BEGIN PROVIDED RECORDS

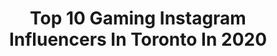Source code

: ---
title: Top 10 Gaming Instagram Influencers In Toronto In 2020
description: >-
  Find top gaming Instagram influencers in Toronto in 2020. Most popular hashtags: #gaming #instagood #love #gamer.
platform: Instagram
hits: 9
text_top: Identify the best Instagram profiles on inBeat.
text_bottom: Our database holds 9 Instagram influencers like this in Toronto, Canada for you to work with.
profiles:
  - username: "ashmacgames"
    fullname: >-
      Ash Mac
    bio: >-
      🎮 Me play video game 🇨🇦 Toronto, Canada 🤓 Fortnite Code: ash_macc
    location: "Canada"
    followers: 3991
    engagement: 1626
    commentsToLikes: 0.141668
    id: ckapatraexfkc0i78nttlp8sm
    verified: false
    hashtags: "#gamer, #gamerlife, #gamergirl, #girlgamer"
  - username: "greenskull"
    fullname: >-
      Greenskull
    bio: >-
      Full-time content creator and video game guy from #Toronto. Currently addicted to: 😇 #Halo ☠️ #SeaofThieves
    location: "Canada"
    followers: 9242
    engagement: 322
    commentsToLikes: 0.042062
    id: ck14i3ib9dgj40i19l87ivx0j
    verified: false
    hashtags: "#halo, #ad, #gaming, #samsunginfluencer"
  - username: "alexotos"
    fullname: >-
      Alexander
    bio: >-
      🇨🇦 Toronto Tech Enthusiast 💡 CAN’T SAY x @spacecables
    location: "Canada"
    followers: 45524
    engagement: 579
    commentsToLikes: 0.066010
    id: ck0vxxr4219h00i19bhehj49d
    verified: false
    hashtags: "#mechanicalkeyboard, #pcmr, #artisankeycaps, #flatlay"
  - username: "yudoart"
    fullname: >-
      Justin
    bio: >-
      I like to design stickers! Climbing ❤️ Toronto 🇨🇦 ⬇️ Online Shop + Links ⬇️
    location: "Canada"
    followers: 23568
    engagement: 914
    commentsToLikes: 0.015253
    id: ck0u6dn231lee0i19icd9te81
    verified: false
    hashtags: "#drawtober, #adorable, #cuteartstyle, #vinylstickers"
  - username: "sparklingwinos"
    fullname: >-
      Sparkling Winos
    bio: >-
      We're Mike & Jeff! 👋 WSET 3🏅 Two 👬's blogging about all things bubbly! 🍾 Follow us to learn all about sparkling wine! 🥂 Latest Blog Post! ⬇️
    location: "Canada"
    followers: 32801
    engagement: 280
    commentsToLikes: 0.133262
    id: ck0u2kf4n03t50i199yna5am1
    verified: false
    hashtags: "#stayhome, #winetasting, #positivevibes, #spanishwine"
  - username: "canada_drew"
    fullname: >-
      DREW BARSNESS
    bio: >-
      LIVE ON TWITCH AT 6pm everyday! Hamilton 🏡 TikTok: Canada_Drew ➡️650k Biz Email: Drewbarsness@viralnation.com ⬇️LIVE ON TWITCH⬇️
    location: "Canada"
    followers: 18251
    engagement: 5647
    commentsToLikes: 0.041370
    id: ck5hgkixr39300i11jjvvlb3j
    verified: false
    hashtags: "#comedy, #minecraft, #cat, #comedymemes"
  - username: "pogoshinyhunter"
    fullname: >-
      POGOShinyHunter
    bio: >-
      Hunting for the shundo dex ✨💯😍 Yes I spoof, get over it 😅 No I don’t want to trade.. Visit link for Spoofing info 👻
    location: "Canada"
    followers: 13496
    engagement: 571
    commentsToLikes: 0.017183
    id: ck9hblp78he370j7879a9t55a
    verified: false
    hashtags: "#tutorials, #shinydunsparce, #pogonews, #throwbackchallenge"
  - username: "yandjii"
    fullname: >-
      YANDJI💋 (yan-gee)
    bio: >-
      ‘WAVY’ out on ALL platforms 💎 Your favourite trouble maker 😈 If not me, then who? Click below!
    location: "Canada"
    followers: 12867
    engagement: 1537
    commentsToLikes: 0.076818
    id: ckap5p95ocl1t0i78oxtkk7dh
    verified: false
    hashtags: "#exploremore, #youtuber, #youtubechannel, #artist"
  - username: "thaohuynhyt"
    fullname: >-
      Thao Huynh
    bio: >-
      YouTube Creator •Tech Enthusiast •Dance & Positivity
    location: "Canada"
    followers: 12665
    engagement: 1135
    commentsToLikes: 0.038880
    id: ck13bpj0kwjrx0i196tjt3yvt
    verified: false
    hashtags: "#beautiful, #smile, #pixel5, #life"
  - username: "vampx13"
    fullname: >-
      Amanda McKnight
    bio: >-
      Host at Top 10 Nerd / Gaming. Renegade Games Enthusiast. Avid RPGr. Actress. Cosplay model. 🏳️‍🌈 That nerdy weirdo. 🤓 👇 Other stuff 💕
    location: "Canada"
    followers: 13309
    engagement: 1048
    commentsToLikes: 0.027489
    id: ck135cy580ug20i19ij2x33dw
    verified: false
    hashtags: "#dork, #catan, #staynerdy, #wearyourmask"
---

END PROVIDED RECORDS

**EXERCISE GOAL**
Apart from the images, every line above needs to be printed again exactly.

**SOLUTION BELOW**
Source code

: ---
title: Top 10 Gaming Instagram Influencers In Toronto In 2020
description: >-
  Find top gaming Instagram influencers in Toronto in 2020. Most popular hashtags: #gaming #instagood #love #gamer.
platform: Instagram
hits: 9
text_top: Identify the best Instagram profiles on inBeat.
text_bottom: Our database holds 9 Instagram influencers like this in Toronto, Canada for you to work with.
profiles:
  - username: "ashmacgames"
    fullname: >-
      Ash Mac
    bio: >-
      🎮 Me play video game 🇨🇦 Toronto, Canada 🤓 Fortnite Code: ash_macc
    location: "Canada"
    followers: 3991
    engagement: 1626
    commentsToLikes: 0.141668
    id: ckapatraexfkc0i78nttlp8sm
    verified: false
    hashtags: "#gamer, #gamerlife, #gamergirl, #girlgamer"
  - username: "greenskull"
    fullname: >-
      Greenskull
    bio: >-
      Full-time content creator and video game guy from #Toronto. Currently addicted to: 😇 #Halo ☠️ #SeaofThieves
    location: "Canada"
    followers: 9242
    engagement: 322
    commentsToLikes: 0.042062
    id: ck14i3ib9dgj40i19l87ivx0j
    verified: false
    hashtags: "#halo, #ad, #gaming, #samsunginfluencer"
  - username: "alexotos"
    fullname: >-
      Alexander
    bio: >-
      🇨🇦 Toronto Tech Enthusiast 💡 CAN’T SAY x @spacecables
    location: "Canada"
    followers: 45524
    engagement: 579
    commentsToLikes: 0.066010
    id: ck0vxxr4219h00i19bhehj49d
    verified: false
    hashtags: "#mechanicalkeyboard, #pcmr, #artisankeycaps, #flatlay"
  - username: "yudoart"
    fullname: >-
      Justin
    bio: >-
      I like to design stickers! Climbing ❤️ Toronto 🇨🇦 ⬇️ Online Shop + Links ⬇️
    location: "Canada"
    followers: 23568
    engagement: 914
    commentsToLikes: 0.015253
    id: ck0u6dn231lee0i19icd9te81
    verified: false
    hashtags: "#drawtober, #adorable, #cuteartstyle, #vinylstickers"
  - username: "sparklingwinos"
    fullname: >-
      Sparkling Winos
    bio: >-
      We're Mike & Jeff! 👋 WSET 3🏅 Two 👬's blogging about all things bubbly! 🍾 Follow us to learn all about sparkling wine! 🥂 Latest Blog Post! ⬇️
    location: "Canada"
    followers: 32801
    engagement: 280
    commentsToLikes: 0.133262
    id: ck0u2kf4n03t50i199yna5am1
    verified: false
    hashtags: "#stayhome, #winetasting, #positivevibes, #spanishwine"
  - username: "canada_drew"
    fullname: >-
      DREW BARSNESS
    bio: >-
      LIVE ON TWITCH AT 6pm everyday! Hamilton 🏡 TikTok: Canada_Drew ➡️650k Biz Email: Drewbarsness@viralnation.com ⬇️LIVE ON TWITCH⬇️
    location: "Canada"
    followers: 18251
    engagement: 5647
    commentsToLikes: 0.041370
    id: ck5hgkixr39300i11jjvvlb3j
    verified: false
    hashtags: "#comedy, #minecraft, #cat, #comedymemes"
  - username: "pogoshinyhunter"
    fullname: >-
      POGOShinyHunter
    bio: >-
      Hunting for the shundo dex ✨💯😍 Yes I spoof, get over it 😅 No I don’t want to trade.. Visit link for Spoofing info 👻
    location: "Canada"
    followers: 13496
    engagement: 571
    commentsToLikes: 0.017183
    id: ck9hblp78he370j7879a9t55a
    verified: false
    hashtags: "#tutorials, #shinydunsparce, #pogonews, #throwbackchallenge"
  - username: "yandjii"
    fullname: >-
      YANDJI💋 (yan-gee)
    bio: >-
      ‘WAVY’ out on ALL platforms 💎 Your favourite trouble maker 😈 If not me, then who? Click below!
    location: "Canada"
    followers: 12867
    engagement: 1537
    commentsToLikes: 0.076818
    id: ckap5p95ocl1t0i78oxtkk7dh
    verified: false
    hashtags: "#exploremore, #youtuber, #youtubechannel, #artist"
  - username: "thaohuynhyt"
    fullname: >-
      Thao Huynh
    bio: >-
      YouTube Creator •Tech Enthusiast •Dance & Positivity
    location: "Canada"
    followers: 12665
    engagement: 1135
    commentsToLikes: 0.038880
    id: ck13bpj0kwjrx0i196tjt3yvt
    verified: false
    hashtags: "#beautiful, #smile, #pixel5, #life"
  - username: "vampx13"
    fullname: >-
      Amanda McKnight
    bio: >-
      Host at Top 10 Nerd / Gaming. Renegade Games Enthusiast. Avid RPGr. Actress. Cosplay model. 🏳️‍🌈 That nerdy weirdo. 🤓 👇 Other stuff 💕
    location: "Canada"
    followers: 13309
    engagement: 1048
    commentsToLikes: 0.027489
    id: ck135cy580ug20i19ij2x33dw
    verified: false
    hashtags: "#dork, #catan, #staynerdy, #wearyourmask"
---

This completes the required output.